▶ [PROBLEM STATEMENT]: Present the lines of every row below as a single numbered list, omitting any blank lines.

▶ [MATERIAL FOR THE TASK]:
##############################
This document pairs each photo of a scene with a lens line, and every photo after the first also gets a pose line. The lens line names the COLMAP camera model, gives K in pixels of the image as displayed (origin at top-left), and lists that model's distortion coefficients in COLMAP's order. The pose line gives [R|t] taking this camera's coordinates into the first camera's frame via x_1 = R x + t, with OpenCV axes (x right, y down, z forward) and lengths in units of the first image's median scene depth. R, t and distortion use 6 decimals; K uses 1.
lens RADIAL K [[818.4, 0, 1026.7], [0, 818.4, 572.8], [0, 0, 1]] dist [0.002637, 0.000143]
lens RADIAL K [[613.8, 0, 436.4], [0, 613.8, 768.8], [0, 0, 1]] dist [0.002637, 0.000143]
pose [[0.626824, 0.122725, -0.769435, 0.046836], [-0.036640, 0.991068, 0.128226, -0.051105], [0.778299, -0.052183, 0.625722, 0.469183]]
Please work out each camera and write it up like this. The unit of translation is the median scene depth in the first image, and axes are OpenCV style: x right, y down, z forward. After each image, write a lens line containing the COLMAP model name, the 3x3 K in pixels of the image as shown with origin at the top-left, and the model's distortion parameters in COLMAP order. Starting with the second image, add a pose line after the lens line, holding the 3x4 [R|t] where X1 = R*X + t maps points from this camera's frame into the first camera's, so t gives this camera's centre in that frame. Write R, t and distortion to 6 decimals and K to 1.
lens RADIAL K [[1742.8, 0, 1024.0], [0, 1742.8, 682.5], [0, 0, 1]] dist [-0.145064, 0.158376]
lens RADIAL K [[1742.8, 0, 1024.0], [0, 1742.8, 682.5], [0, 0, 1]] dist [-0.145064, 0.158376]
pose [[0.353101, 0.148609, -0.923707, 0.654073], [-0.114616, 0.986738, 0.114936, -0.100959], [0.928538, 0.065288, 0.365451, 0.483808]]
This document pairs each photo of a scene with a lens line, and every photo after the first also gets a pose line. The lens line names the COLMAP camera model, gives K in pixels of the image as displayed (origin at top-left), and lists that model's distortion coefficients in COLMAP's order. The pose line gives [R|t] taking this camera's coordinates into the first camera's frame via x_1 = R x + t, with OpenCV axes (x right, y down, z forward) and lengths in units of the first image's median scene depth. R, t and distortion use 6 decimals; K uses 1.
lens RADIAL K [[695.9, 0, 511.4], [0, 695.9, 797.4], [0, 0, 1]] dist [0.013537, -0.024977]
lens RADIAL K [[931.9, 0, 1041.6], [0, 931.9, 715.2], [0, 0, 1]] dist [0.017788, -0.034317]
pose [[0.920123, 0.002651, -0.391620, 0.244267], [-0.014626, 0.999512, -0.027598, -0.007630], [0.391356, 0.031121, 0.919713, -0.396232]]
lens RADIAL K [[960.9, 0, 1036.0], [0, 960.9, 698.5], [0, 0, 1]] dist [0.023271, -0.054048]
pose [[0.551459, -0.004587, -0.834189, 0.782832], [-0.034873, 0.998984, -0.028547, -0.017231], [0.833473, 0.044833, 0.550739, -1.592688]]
##############################
▶ [WRITTEN RESPONSE]:
1. This document pairs each photo of a scene with a lens line, and every photo after the first also gets a pose line. The lens line names the COLMAP camera model, gives K in pixels of the image as displayed (origin at top-left), and lists that model's distortion coefficients in COLMAP's order. The pose line gives [R|t] taking this camera's coordinates into the first camera's frame via x_1 = R x + t, with OpenCV axes (x right, y down, z forward) and lengths in units of the first image's median scene depth. R, t and distortion use 6 decimals; K uses 1.
2. lens RADIAL K [[818.4, 0, 1026.7], [0, 818.4, 572.8], [0, 0, 1]] dist [0.002637, 0.000143]
3. lens RADIAL K [[613.8, 0, 436.4], [0, 613.8, 768.8], [0, 0, 1]] dist [0.002637, 0.000143]
4. pose [[0.626824, 0.122725, -0.769435, 0.046836], [-0.036640, 0.991068, 0.128226, -0.051105], [0.778299, -0.052183, 0.625722, 0.469183]]
5. Please work out each camera and write it up like this. The unit of translation is the median scene depth in the first image, and axes are OpenCV style: x right, y down, z forward. After each image, write a lens line containing the COLMAP model name, the 3x3 K in pixels of the image as shown with origin at the top-left, and the model's distortion parameters in COLMAP order. Starting with the second image, add a pose line after the lens line, holding the 3x4 [R|t] where X1 = R*X + t maps points from this camera's frame into the first camera's, so t gives this camera's centre in that frame. Write R, t and distortion to 6 decimals and K to 1.
6. lens RADIAL K [[1742.8, 0, 1024.0], [0, 1742.8, 682.5], [0, 0, 1]] dist [-0.145064, 0.158376]
7. lens RADIAL K [[1742.8, 0, 1024.0], [0, 1742.8, 682.5], [0, 0, 1]] dist [-0.145064, 0.158376]
8. pose [[0.353101, 0.148609, -0.923707, 0.654073], [-0.114616, 0.986738, 0.114936, -0.100959], [0.928538, 0.065288, 0.365451, 0.483808]]
9. This document pairs each photo of a scene with a lens line, and every photo after the first also gets a pose line. The lens line names the COLMAP camera model, gives K in pixels of the image as displayed (origin at top-left), and lists that model's distortion coefficients in COLMAP's order. The pose line gives [R|t] taking this camera's coordinates into the first camera's frame via x_1 = R x + t, with OpenCV axes (x right, y down, z forward) and lengths in units of the first image's median scene depth. R, t and distortion use 6 decimals; K uses 1.
10. lens RADIAL K [[695.9, 0, 511.4], [0, 695.9, 797.4], [0, 0, 1]] dist [0.013537, -0.024977]
11. lens RADIAL K [[931.9, 0, 1041.6], [0, 931.9, 715.2], [0, 0, 1]] dist [0.017788, -0.034317]
12. pose [[0.920123, 0.002651, -0.391620, 0.244267], [-0.014626, 0.999512, -0.027598, -0.007630], [0.391356, 0.031121, 0.919713, -0.396232]]
13. lens RADIAL K [[960.9, 0, 1036.0], [0, 960.9, 698.5], [0, 0, 1]] dist [0.023271, -0.054048]
14. pose [[0.551459, -0.004587, -0.834189, 0.782832], [-0.034873, 0.998984, -0.028547, -0.017231], [0.833473, 0.044833, 0.550739, -1.592688]]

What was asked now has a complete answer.